Pictures with lens parameters:
------------
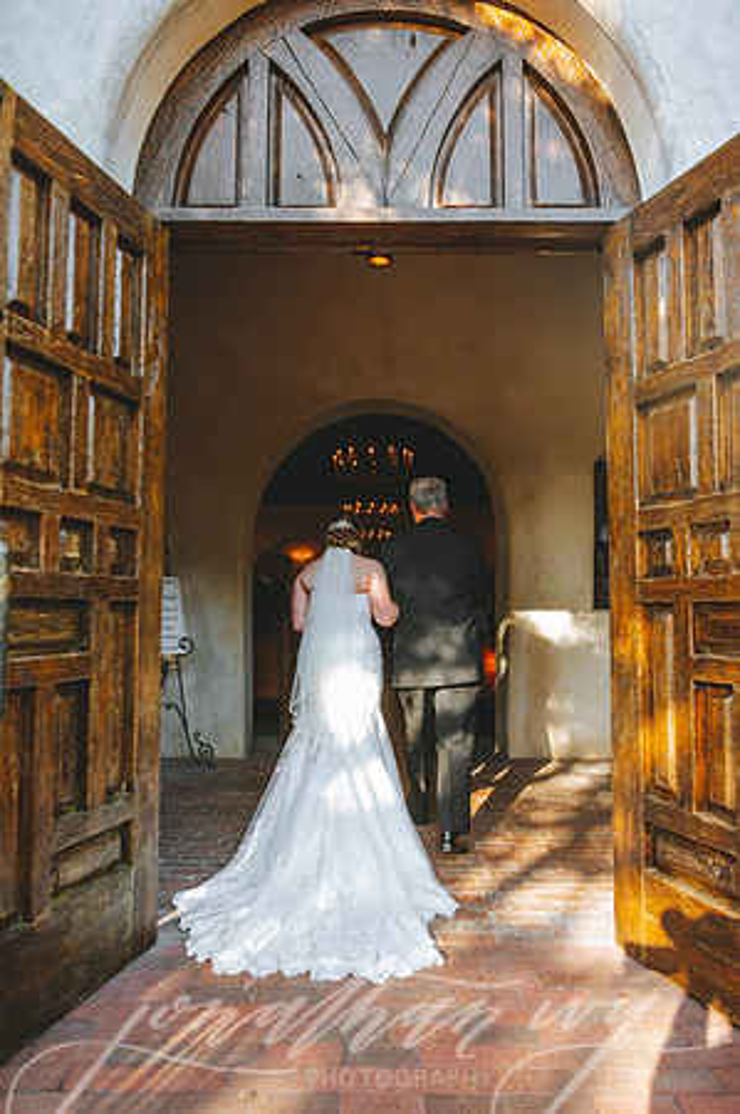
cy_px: 557
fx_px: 742
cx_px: 370
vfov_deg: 73.8
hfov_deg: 53.0
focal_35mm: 24
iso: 2500
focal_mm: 24
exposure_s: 1/3200
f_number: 2.8
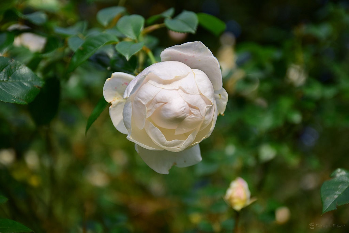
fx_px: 582
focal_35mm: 60
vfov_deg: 22.6
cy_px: 116
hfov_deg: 33.4
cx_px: 174
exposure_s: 1/1600
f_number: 2.8
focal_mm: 40
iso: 100
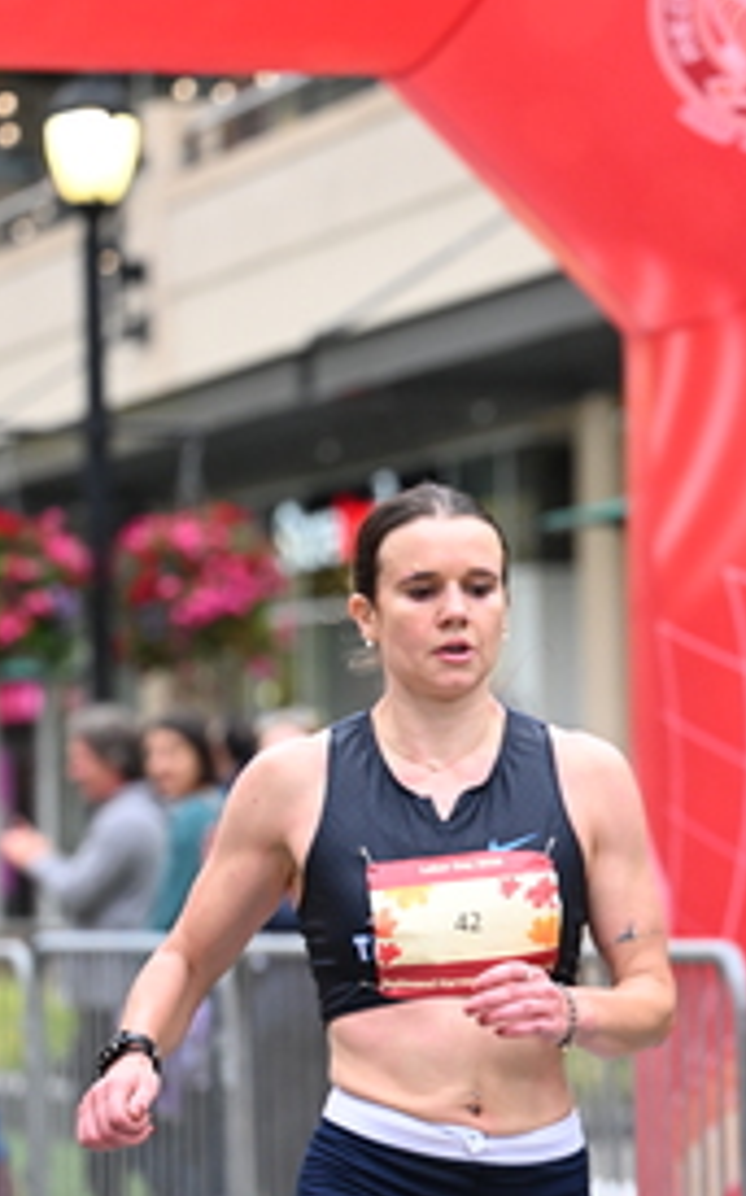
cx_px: 556
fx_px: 5927
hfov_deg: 7.2
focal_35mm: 182
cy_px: 842
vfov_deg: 11.5
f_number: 2.8
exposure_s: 1/1000
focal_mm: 89
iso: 1600
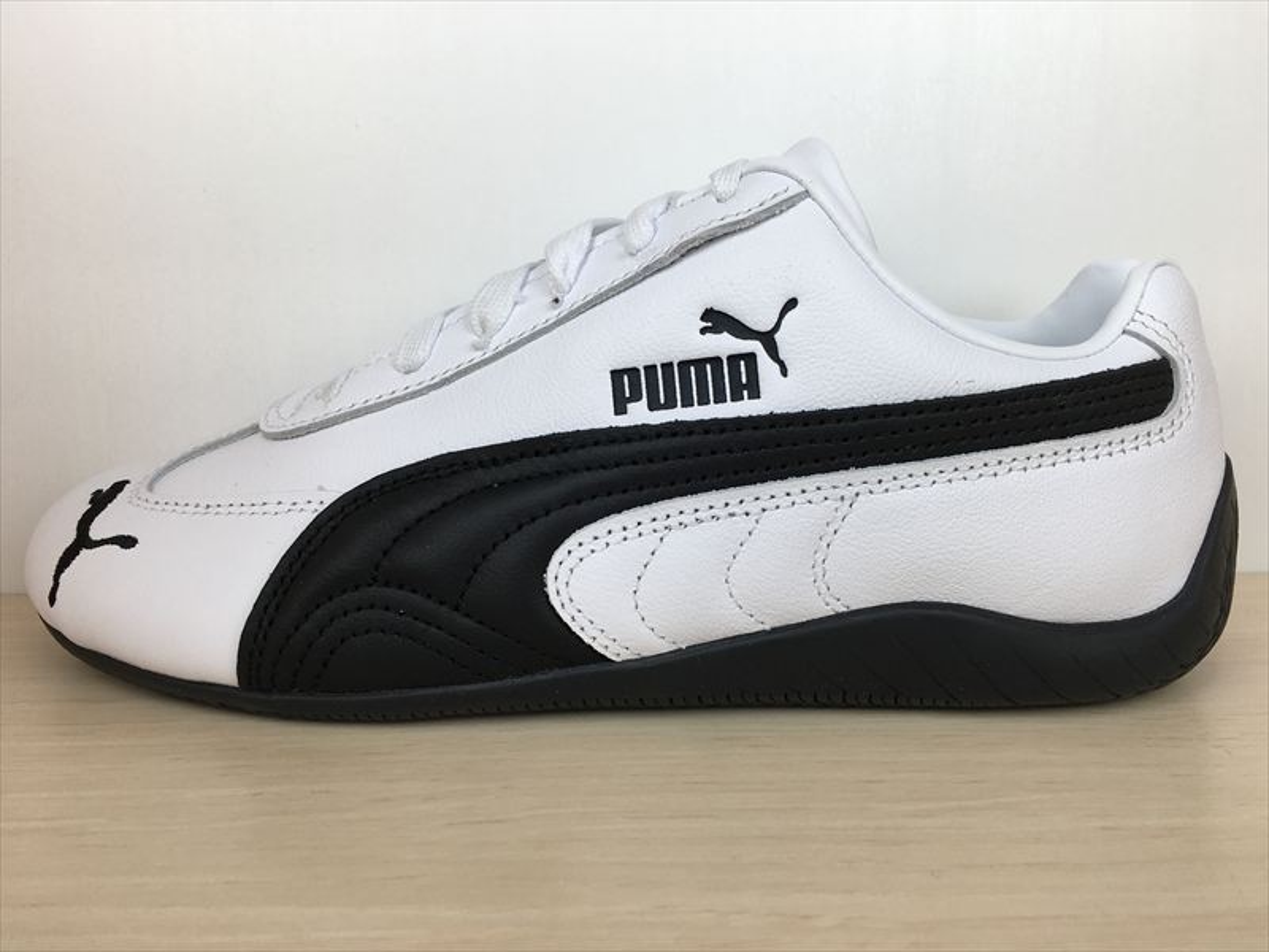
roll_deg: +1.3
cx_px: 634
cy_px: 476
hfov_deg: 61.7
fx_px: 1063
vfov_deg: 48.2
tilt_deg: -10.2
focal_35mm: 29
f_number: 2.2
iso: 25
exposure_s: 1/159
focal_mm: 4.15
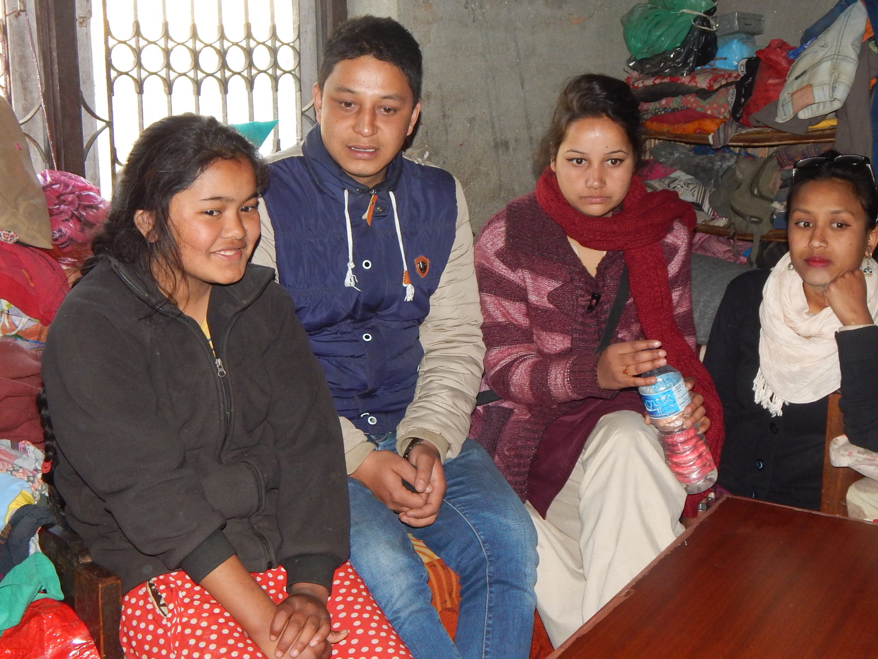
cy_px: 255
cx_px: 505
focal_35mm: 48
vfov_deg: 30.2
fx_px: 1218
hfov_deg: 39.6
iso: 220
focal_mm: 6.1
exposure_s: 1/30
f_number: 3.3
------------
PROBLEM STATEMENT:
Every last line above must be reproduced as written, and no pictures belong in the copy.

TASK ANSWER:
cy_px: 557
fx_px: 742
cx_px: 370
vfov_deg: 73.8
hfov_deg: 53.0
focal_35mm: 24
iso: 2500
focal_mm: 24
exposure_s: 1/3200
f_number: 2.8
fx_px: 582
focal_35mm: 60
vfov_deg: 22.6
cy_px: 116
hfov_deg: 33.4
cx_px: 174
exposure_s: 1/1600
f_number: 2.8
focal_mm: 40
iso: 100
cx_px: 556
fx_px: 5927
hfov_deg: 7.2
focal_35mm: 182
cy_px: 842
vfov_deg: 11.5
f_number: 2.8
exposure_s: 1/1000
focal_mm: 89
iso: 1600
roll_deg: +1.3
cx_px: 634
cy_px: 476
hfov_deg: 61.7
fx_px: 1063
vfov_deg: 48.2
tilt_deg: -10.2
focal_35mm: 29
f_number: 2.2
iso: 25
exposure_s: 1/159
focal_mm: 4.15
cy_px: 255
cx_px: 505
focal_35mm: 48
vfov_deg: 30.2
fx_px: 1218
hfov_deg: 39.6
iso: 220
focal_mm: 6.1
exposure_s: 1/30
f_number: 3.3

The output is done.